Some narratives die quietly, and others have to be clubbed repeatedly with a giant stick before they go the hell away. Last Saturday, Big Ten schools picked up the same number of wins over schools from peer Power 5 conferences — four, and that’s not even counting Michigan State’s mugging of Notre Dame in South Bend — as they’d managed over an entire season in 2007 and 2008.
The beast is back. And not just back — it’s taking names. Big names. Marquee names. Oklahoma. Oregon. LSU. The Irish.
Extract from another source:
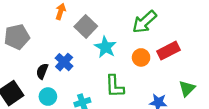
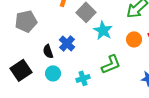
black semicircle: (42, 71) -> (48, 51), turned -40
green L-shape: (115, 86) -> (111, 64), turned -110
“From a conference perspective, it looks like they’re all kind of getting in the picture,” ESPN analyst Anthony Becht told Landof10.com Monday. “And they’re going to be the showcase conference.
“You look at the teams they’re playing and the teams they’ve beaten, what they’re collectively doing, there’s four or five special teams in the Big Ten, every week.”
And what the heck? Embrace the special. The Big Ten makes up four of the top 11 spots in the latest Associated Press Poll, with Ohio State (No. 2) chasing Alabama’s heels at the top. On Kenneth Massey’s comprehensive ratings compilation page, a Big Ten school accounts for four of the top 12 slots nationally — the Buckeyes sit at No. 2; Michigan, No. 6; Wisconsin, No. 11; Michigan State, No. 12 — and five of the top 20 (Nebraska, No. 19).
“You know, it always comes down to the Power 5 games,” Becht continued. “Outside of Iowa, which is a good team that got caught (by North Dakota State), it was a good week. You got wins pretty much across the board with Notre Dame, the Big 12 and the Pac-12. So, yeah, for sure, when you talk about it and when you look at the big picture as one of those College Football Playoff guys that are looking over where the games were played and who have you beaten, for sure, that’s definitely going to be big.”
What does it mean? On one hand, it’s early, still. On the other, barely 20 days into the season, the Big Ten has already staked a flag in Norman, Okla., South Bend, Ind., and Green Bay, Wis.
Ohio State took 16 first-year starters to a Big 12 power and won. Comfortably. Michigan State and Wisconsin both tested first-time No. 1s at quarterback away from home, and walked off clutching the spoils. After three weekends, the Big Ten is 7-3 (.700) against Power 5 peers and 1-0 against the SEC thanks to the Badgers’ victory over the Tigers at Lambeau Field.
And if that feels like a stark contrast, that’s because it is: Over the previous 10 seasons, Big Ten schools were 69-99 against Power 5 brethren (.417) and 16-28 (.363) against the SEC. The league’s seven Power 5 wins match the season-long tallies of 2013 and 2010 and already top the victory count in ’12 (five), ’09 (six), ’08 (four), ’07 (four) and ’06 (five).
“You know, you don’t really form an identity on a football team until midyear and then you finish it out,” Spartans coach Mark Dantonio told reporters on a conference call Sunday night.
“That’s my opinion. You finish it out at the end of the year and at the end of November and figure out who you were. We’ve always said that here and so we’re not jumping to any conclusions. I just think we played very well and respect how our guys played. We competed.”
What does it mean? Great weekend, Iowa City notwithstanding. Outstanding weekend.
Long way to go.
“That’s a coach’s perspective,” Big Ten Network analyst Gerry DiNardo chuckled as he recalled Dantonio’s take. “The fans’ perspective is to jump to conclusions. And everyone talks about it, and the world spins on its axis.”
It’s just spinning a little faster now in Madison. And even faster in Columbus and East Lansing and Ann Arbor. Experts are starting to ponder if the Big Ten could place not just one, but two, teams in the College Football Playoff once the dust finally settles. The conference is seven up, three down against peer schools after failing to post a winning record against the Power 5 in any season from 2006-2015. The closest it came to the .500 mark was last fall (12-13, .480).
What does it mean? Ask us in eight weeks.
“When Ohio State lost to Virginia Tech (in September 2014), the Big Ten was ‘dead,’ ” DiNardo said. “And they wound up winning the national championship.”
Fair point. Embrace the moment. Flaunt it, even. But in the brave new world of the CFP, the bottom line isn’t necessarily how you start. It’s how you finish.